■ **Problem statement**
Your answer must be an exact transcription of the lines from the line with "In this section, you" through the final line of the data.

■ **Rendered images with source text**
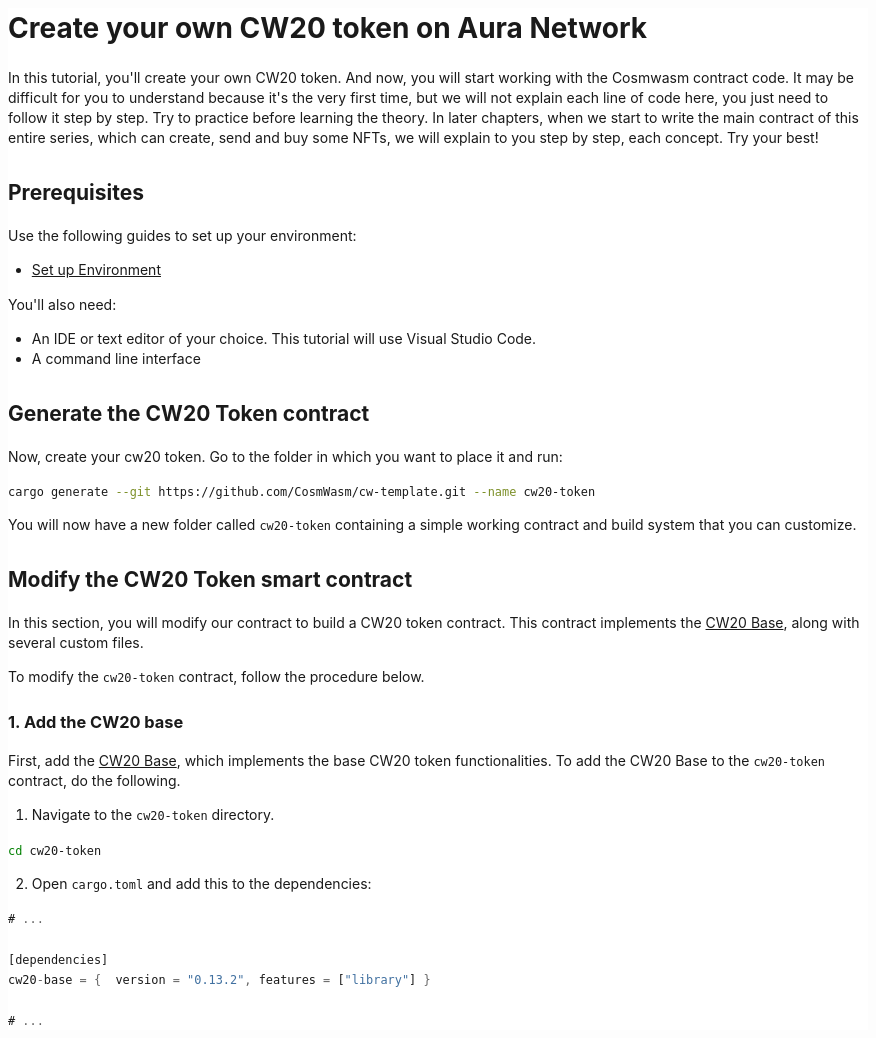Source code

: # Create your own CW20 token on Aura Network

In this tutorial, you'll create your own CW20 token. And now, you will start working with the Cosmwasm contract code. It may be difficult for you to understand because it's the very first time, but we will not explain each line of code here, you just need to follow it step by step. Try to practice before learning the theory. In later chapters, when we start to write the main contract of this entire series, which can create, send and buy some NFTs, we will explain to you step by step, each concept. Try your best!

## Prerequisites

Use the following guides to set up your environment:

- [Set up Environment](./1.Environment.md)

You'll also need: 

- An IDE or text editor of your choice. This tutorial will use Visual Studio Code. 
- A command line interface

## Generate the CW20 Token contract

Now, create your cw20 token. Go to the folder in which you want to place it and run:
```bash
cargo generate --git https://github.com/CosmWasm/cw-template.git --name cw20-token
```
You will now have a new folder called `cw20-token` containing a simple working contract and build system that you can customize.

## Modify the CW20 Token smart contract

In this section, you will modify our contract to build a CW20 token contract. This contract implements the [CW20 Base](https://github.com/CosmWasm/cw-plus/tree/main/contracts/cw20-base), along with several custom files.

To modify the `cw20-token` contract, follow the procedure below.

### 1. Add the CW20 base

First, add the [CW20 Base](https://github.com/CosmWasm/cw-plus/tree/main/contracts/cw20-base), which implements the base CW20 token functionalities. To add the CW20 Base to the `cw20-token` contract, do the following.

1. Navigate to the `cw20-token` directory.

```sh Terminal
cd cw20-token
```

2. Open `cargo.toml` and add this to the dependencies:

```rust cargo.toml focus=3:4
# ...

[dependencies]
cw20-base = {  version = "0.13.2", features = ["library"] }

# ...
```


[cw20-contract]: https://github.com/aura-nw/cw20-token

■ **Finished exercise**
In this section, you will modify our contract to build a CW20 token contract. This contract implements the [CW20 Base](https://github.com/CosmWasm/cw-plus/tree/main/contracts/cw20-base), along with several custom files.

To modify the `cw20-token` contract, follow the procedure below.

### 1. Add the CW20 base

First, add the [CW20 Base](https://github.com/CosmWasm/cw-plus/tree/main/contracts/cw20-base), which implements the base CW20 token functionalities. To add the CW20 Base to the `cw20-token` contract, do the following.

1. Navigate to the `cw20-token` directory.

```sh Terminal
cd cw20-token
```

2. Open `cargo.toml` and add this to the dependencies:

```rust cargo.toml focus=3:4
# ...

[dependencies]
cw20-base = {  version = "0.13.2", features = ["library"] }

# ...
```


[cw20-contract]: https://github.com/aura-nw/cw20-token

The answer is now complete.